Anonymous wrote:Honestly yes but we are over-saving now to leave them money. We have 3 and if we died tomorrow, they’d each get around 2.5 million. Not enough to coast for life obv but a nice stepping stone.
Anonymous wrote:No worries here coming from an average American middle class family. Kids attend desirable public schools. We have a nice home in a sought after suburb. We don't need to make millions to live our best life. We already live better than most.
Anonymous wrote:My HS freshman is a very high achiever in a magnet program and taking college level courses next year. She wants a very complex and competitive job as an adult and I have no doubt she will reach or exceed her goals. She already has funds set aside for college, a home, grad school and a wedding. We have insured that she will remain upper middle class. Our youngest is a leader but just in elementary. We have set aside funds for her collegiate needs, and startup money for her businesses, and money for a home. This is what must be done to ensure your children have the highest chance of an amazing life. They are the only children in my bloodline as my only sibling passed before marriage and children. My father, who is UC, makes sure to supplement what we have already insured for our children.
Anonymous wrote:OP ridiculous.
Your kids will only be held back by their dumb mother.
Anonymous wrote:No. I am a high achiever and have been for my whole life. As a result, I know the downsides of being this way, and they are legion. The more ways my kid is perfectly typical, the happier I am for him.
Anonymous wrote:Anonymous wrote:Anonymous wrote:I don't know, my kids are younger so it's more hypothetical still. But I totally am with you on the growing income inequality thing. I think what that means is that I'm anxious that my children will be emotionally stable, hard working people that will choose a career that will enable them to be on the "right side," even if that's a trade or physical labor based job. I have seen people in the right schools and neighborhoods get burnt out and crash and burn. We're a legacy at an elite private school that gets fawned over on DCUM and I would never in a million years send my kids there. None of our family that attended turned into happy adults, and it's a very mixed bag whether they even ended up successful on paper. I don't know if I have the right answers, but it is something I worry about.
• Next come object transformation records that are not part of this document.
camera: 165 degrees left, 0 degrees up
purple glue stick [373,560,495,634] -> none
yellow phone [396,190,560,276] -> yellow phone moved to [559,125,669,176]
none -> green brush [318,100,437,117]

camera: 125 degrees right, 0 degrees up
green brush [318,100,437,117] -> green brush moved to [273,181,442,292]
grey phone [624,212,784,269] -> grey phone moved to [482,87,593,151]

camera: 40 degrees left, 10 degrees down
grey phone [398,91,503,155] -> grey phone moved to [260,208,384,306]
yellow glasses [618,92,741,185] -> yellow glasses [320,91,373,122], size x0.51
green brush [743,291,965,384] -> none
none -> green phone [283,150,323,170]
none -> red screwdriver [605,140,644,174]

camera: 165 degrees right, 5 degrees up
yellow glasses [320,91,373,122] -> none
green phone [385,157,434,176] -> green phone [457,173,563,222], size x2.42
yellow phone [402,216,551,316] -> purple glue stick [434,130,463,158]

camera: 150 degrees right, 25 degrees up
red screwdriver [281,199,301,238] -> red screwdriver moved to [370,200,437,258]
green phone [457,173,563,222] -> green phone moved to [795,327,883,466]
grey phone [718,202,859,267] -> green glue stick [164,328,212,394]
OP here. But this is what I’m afraid of. If my daughter chooses a non UMS white collar position (anything besides doctor, lawyer, engineer, or business person), it’s so unstable and uncertain and could potentially lead to the wrong side of the divide. All the optimism and resilience and perseverance in the world won’t mean shit if my kid is struggling to raise a family in this area on a yearly income of $80k/year.
And for the record, I’ve always supported progressive policies that try to prevent (or at the very least, slow down) this frantic pace. I voted for Bernie in 2016 and 2020. But it’s all still so anxious. Maybe it’s just my trauma from growing up lower middle class though — most of my high school classmates are NOT doing well. Don’t want that for my kids.
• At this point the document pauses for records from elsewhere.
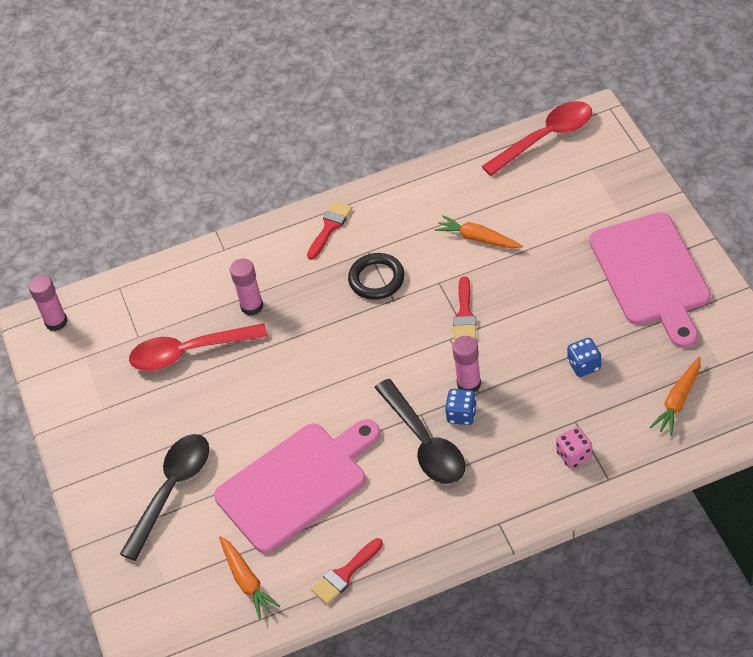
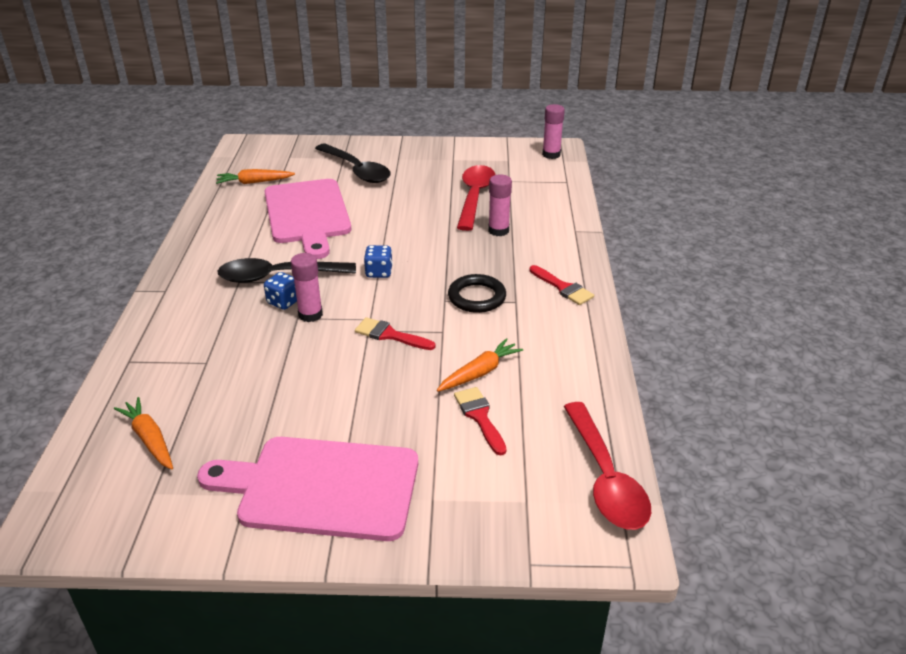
camera: 105 degrees right, 15 degrees down
red brush [311,538,383,605] -> red brush moved to [454,387,507,455]
pink dice [556,427,592,469] -> none
blue dice [567,338,601,377] -> blue dice moved to [364,245,393,278]

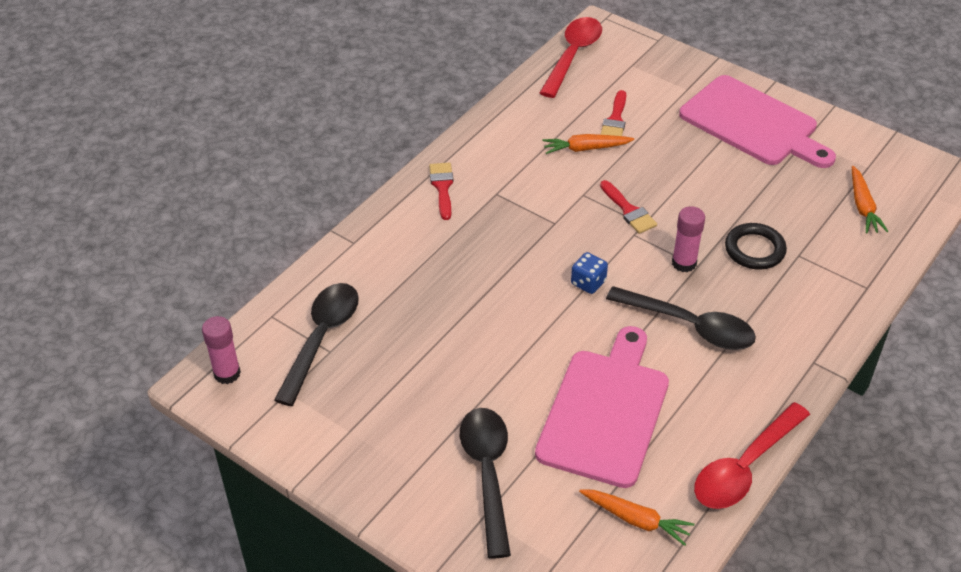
camera: 145 degrees left, 10 degrees up
blue dice [264,272,297,310] -> none
black ring [448,274,506,313] -> black ring moved to [725,223,787,270]
red spoon [457,165,495,231] -> red spoon moved to [694,402,810,509]
pink glue stick [488,174,512,236] -> none
none -> black spoon [274,283,359,406]

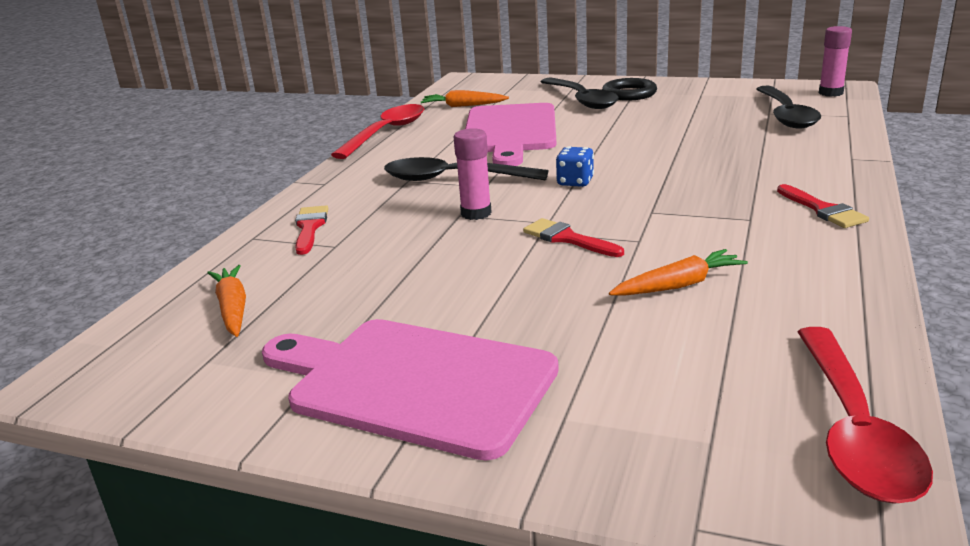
camera: 165 degrees right, 20 degrees down
red brush [600,90,626,136] -> red brush moved to [295,205,329,255]
black ring [725,223,787,270] -> black ring moved to [602,78,657,101]

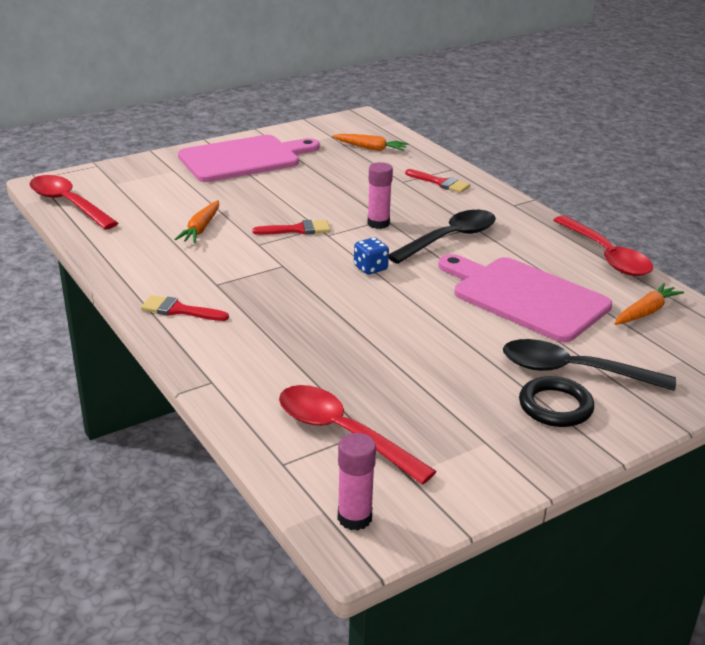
camera: 125 degrees right, 5 degrees up
black spoon [756,86,821,128] -> red spoon [279,385,437,485]

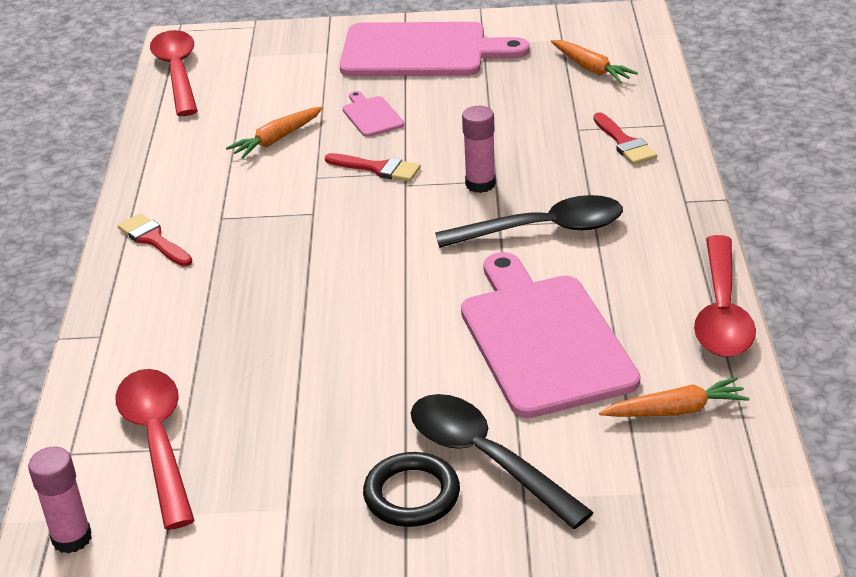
camera: 35 degrees right, 5 degrees up
blue dice [354,237,389,275] -> none
none -> pink cutting board [343,91,404,137]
I dated someone like you once. He talked a good talk about how inequality generally was bad and damaging; it turned out that he was most concerned about coming out on the “right side” of it. Very tedious.
Anonymous wrote:My HS freshman is a very high achiever in a magnet program and taking college level courses next year. She wants a very complex and competitive job as an adult and I have no doubt she will reach or exceed her goals. She already has funds set aside for college, a home, grad school and a wedding. We have insured that she will remain upper middle class. Our youngest is a leader but just in elementary. We have set aside funds for her collegiate needs, and startup money for her businesses, and money for a home. This is what must be done to ensure your children have the highest chance of an amazing life. They are the only children in my bloodline as my only sibling passed before marriage and children. My father, who is UC, makes sure to supplement what we have already insured for our children.
Anonymous wrote:Anonymous wrote:I don't know, my kids are younger so it's more hypothetical still. But I totally am with you on the growing income inequality thing. I think what that means is that I'm anxious that my children will be emotionally stable, hard working people that will choose a career that will enable them to be on the "right side," even if that's a trade or physical labor based job. I have seen people in the right schools and neighborhoods get burnt out and crash and burn. We're a legacy at an elite private school that gets fawned over on DCUM and I would never in a million years send my kids there. None of our family that attended turned into happy adults, and it's a very mixed bag whether they even ended up successful on paper. I don't know if I have the right answers, but it is something I worry about.
OP here. But this is what I’m afraid of. If my daughter chooses a non UMS white collar position (anything besides doctor, lawyer, engineer, or business person), it’s so unstable and uncertain and could potentially lead to the wrong side of the divide. All the optimism and resilience and perseverance in the world won’t mean shit if my kid is struggling to raise a family in this area on a yearly income of $80k/year.
And for the record, I’ve always supported progressive policies that try to prevent (or at the very least, slow down) this frantic pace. I voted for Bernie in 2016 and 2020. But it’s all still so anxious. Maybe it’s just my trauma from growing up lower middle class though — most of my high school classmates are NOT doing well. Don’t want that for my kids.